Identifying heritable genetic variants responsible for chemotherapeutic toxicities has been challenging due in part to its multigenic nature. To date, there is a paucity of data on genetic variants associated with patients experiencing severe myelosuppression or cardiac toxicity following treatment with daunorubicin. We present a genome-wide model using International HapMap cell lines that integrate genotype and gene expression to identify genetic variants that contribute to daunorubicin-induced cytotoxicity. A cell growth inhibition assay was used to measure variations in the cytotoxicity of daunorubicin. Gene expression was determined using the Affymetrix GeneChip Human Exon 1.0ST Array. Using sequential analysis, we evaluated the associations between genotype and cytotoxicity, those significant genotypes with gene expression and correlated gene expression of the identified candidates with cytotoxicity. A total of 26, 9, and 18 genetic variants were identified to contribute to daunorubicin-induced cytotoxicity through their effect on 16, 9, and 36 gene expressions in the combined, Centre d' Etude du Polymorphisme Humain (CEPH), and Yoruban populations, respectively. Using 50 non-HapMap CEPH cell lines, single nucleotide polymorphisms generated through our model predicted 29% of the overall variation in daunorubicin sensitivity and the expression of CYP1B1 was significantly correlated with sensitivity to daunorubicin. In the CEPH validation set, rs120525235 and rs3750518 were significant predictors of transformed daunorubicin IC(50) (P = 0.005 and P = 0.0008, respectively), and rs1551315 trends toward significance (P = 0.089). This unbiased method can be used to elucidate genetic variants contributing to a wide range of cellular phenotypes.

Figure 1

Relationship between rs10932125, CYP1B1 gene expression, and daunorubicin IC₅₀ in the combined CEU and YRI populations. A, rs10932125 genotype and inverse-transformed daunorubicin IC₅₀ association. B, rs10932125 genotype and log₂-transformed CYP1B1 expression association.
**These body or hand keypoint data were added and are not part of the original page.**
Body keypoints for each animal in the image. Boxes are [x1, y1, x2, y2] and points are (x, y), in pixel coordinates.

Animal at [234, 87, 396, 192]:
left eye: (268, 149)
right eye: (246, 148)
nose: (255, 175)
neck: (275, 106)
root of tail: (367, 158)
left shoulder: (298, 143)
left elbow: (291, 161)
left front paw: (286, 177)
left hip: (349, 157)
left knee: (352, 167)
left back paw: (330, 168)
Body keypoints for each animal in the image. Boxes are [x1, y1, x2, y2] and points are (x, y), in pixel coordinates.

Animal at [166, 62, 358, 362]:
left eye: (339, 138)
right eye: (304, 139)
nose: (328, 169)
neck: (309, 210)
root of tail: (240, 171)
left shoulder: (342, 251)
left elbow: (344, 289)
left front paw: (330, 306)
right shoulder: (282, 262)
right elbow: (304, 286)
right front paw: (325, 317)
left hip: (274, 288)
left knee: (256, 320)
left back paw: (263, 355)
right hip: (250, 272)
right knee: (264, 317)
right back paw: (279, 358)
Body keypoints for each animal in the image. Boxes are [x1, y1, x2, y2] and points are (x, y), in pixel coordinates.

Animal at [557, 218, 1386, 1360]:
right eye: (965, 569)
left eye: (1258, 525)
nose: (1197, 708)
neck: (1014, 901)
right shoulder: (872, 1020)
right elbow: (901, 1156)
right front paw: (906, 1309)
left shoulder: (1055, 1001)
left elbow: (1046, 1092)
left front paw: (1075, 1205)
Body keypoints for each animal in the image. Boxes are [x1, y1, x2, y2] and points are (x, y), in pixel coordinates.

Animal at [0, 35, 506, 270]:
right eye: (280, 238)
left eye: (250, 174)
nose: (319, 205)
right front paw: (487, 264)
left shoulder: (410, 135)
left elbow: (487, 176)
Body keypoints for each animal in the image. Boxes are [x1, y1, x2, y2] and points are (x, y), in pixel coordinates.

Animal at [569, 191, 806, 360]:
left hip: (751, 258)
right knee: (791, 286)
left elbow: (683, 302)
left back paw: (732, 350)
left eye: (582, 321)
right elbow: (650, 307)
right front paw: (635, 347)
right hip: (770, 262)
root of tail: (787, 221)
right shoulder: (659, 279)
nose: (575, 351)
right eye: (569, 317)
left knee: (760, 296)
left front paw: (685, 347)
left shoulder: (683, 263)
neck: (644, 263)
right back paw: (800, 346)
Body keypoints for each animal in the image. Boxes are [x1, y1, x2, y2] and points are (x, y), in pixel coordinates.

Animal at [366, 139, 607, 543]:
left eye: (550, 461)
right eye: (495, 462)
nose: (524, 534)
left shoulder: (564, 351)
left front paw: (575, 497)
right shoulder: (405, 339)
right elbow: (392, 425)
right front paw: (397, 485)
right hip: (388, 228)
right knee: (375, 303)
C, log₂-transformed CYP1B1 expression and inverse-transformed daunorubicin IC₅₀ correlation.

Figure 2

Relationship between rs3750518, HNRPD gene expression, and daunorubicin IC₅₀ in the CEU population. A, rs3750518 genotype and inverse-transformed daunorubicin IC₅₀ association. B, rs3750518 genotype and log₂-transformed HNRPD expression association. C, log₂-transformed HNRPD expression and inverse-transformed daunorubicin IC₅₀ correlation.

Figure 3

Relationship between rs6603859, TAP2 gene expression, and daunorubicin IC₅₀ in the YRI population. A, rs6603859 genotype and inverse-transformed daunorubicin IC₅₀ association. B, rs6603859 genotype and log₂-transformed TAP2 expression association. C, log₂-transformed TAP2 expression and inverse-transformed daunorubicin IC₅₀ correlation.

Figure 4

Relationship between rs7929521, IKBKE gene expression, and daunorubicin IC₅₀ in the YRI population. A, rs7929521 genotype and inverse-transformed daunorubicin IC₅₀ association. B, rs7929521 genotype and log₂-transformed IKBKE expression association. C, log₂-transformed IKBKE expression and inverse-transformed daunorubicin IC₅₀ correlation.

Figure 5

Relative CYP1B1 expression is correlated with cellular sensitivity to daunorubicin. CYP1B1 relative to endogenous control huB₂M expression is correlated with daunorubicin IC₅₀ in 50 independent non-HapMap CEPH samples.